Are My Ten Thousand Command “Mints” to Be Regulated?
The Food and Drug Administration FDA wants to regulate serving size of breath mints. That's right.
This rule was issued March 2014:
“Food Labeling: Serving Sizes of Foods That Can Reasonably Be Consumed At One-Eating Occasion; Dual-Column Labeling; Updating, Modifying, and Establishing Certain Reference Amounts Customarily Consumed; Serving Size for Breath Mints; and Technical Amendments”
They're extending time for comments, it was announced this week. Things like the definition of a single serving deserve careful attention, and "Each request conveyed concern that the original 90-day comment period does not allow sufficient time to develop a meaningful or thoughtful response to the proposed rule."

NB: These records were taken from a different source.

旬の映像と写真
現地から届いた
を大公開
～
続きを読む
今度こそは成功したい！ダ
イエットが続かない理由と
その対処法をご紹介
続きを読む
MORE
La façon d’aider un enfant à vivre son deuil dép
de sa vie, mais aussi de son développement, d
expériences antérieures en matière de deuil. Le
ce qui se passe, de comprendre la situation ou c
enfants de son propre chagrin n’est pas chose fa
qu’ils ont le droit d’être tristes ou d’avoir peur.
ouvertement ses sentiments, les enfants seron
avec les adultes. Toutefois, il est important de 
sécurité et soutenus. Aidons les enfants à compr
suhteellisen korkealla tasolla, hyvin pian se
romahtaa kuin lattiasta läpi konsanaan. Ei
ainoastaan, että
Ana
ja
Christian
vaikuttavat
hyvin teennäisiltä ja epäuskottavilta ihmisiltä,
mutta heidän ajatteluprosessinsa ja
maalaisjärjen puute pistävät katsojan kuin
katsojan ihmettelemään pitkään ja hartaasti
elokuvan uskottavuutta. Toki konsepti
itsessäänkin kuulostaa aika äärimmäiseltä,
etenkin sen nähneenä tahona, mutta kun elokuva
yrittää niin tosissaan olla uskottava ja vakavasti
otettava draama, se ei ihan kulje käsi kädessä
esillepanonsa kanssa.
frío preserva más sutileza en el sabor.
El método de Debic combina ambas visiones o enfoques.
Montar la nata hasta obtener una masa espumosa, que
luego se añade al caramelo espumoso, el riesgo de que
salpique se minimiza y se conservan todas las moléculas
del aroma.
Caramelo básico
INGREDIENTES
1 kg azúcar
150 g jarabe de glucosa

The things America chooses to waste time and resources on always amazes.
I used to work at FDA for a short time and opposed labeling mandates that were being initiated even then for a number of reasons. But now I reckon I'm an outlaw, as I was reminded by my colleague Ryan Young, who tweets as @RegOfTheDay.
I write an annual report called Ten Thousand Commandments, surveying trends in federal regulations. So, for fun I had some novelty souvenir mints made up for our Annual Dinner and other occasions. Yep, I called them Ten Thousand Commandmints. They have no label at all.
Clearly I deserve punishment. As my friend and former Cato Institute colleague Adam Thierer (he's now at the Mercatus Center) chided on Twitter; "Indeed! The tryanny of too many tic tacs per package!"
But, alas, it must be so; another friend tweeted: "Thank God. Can you imagine the alternative? Chaos."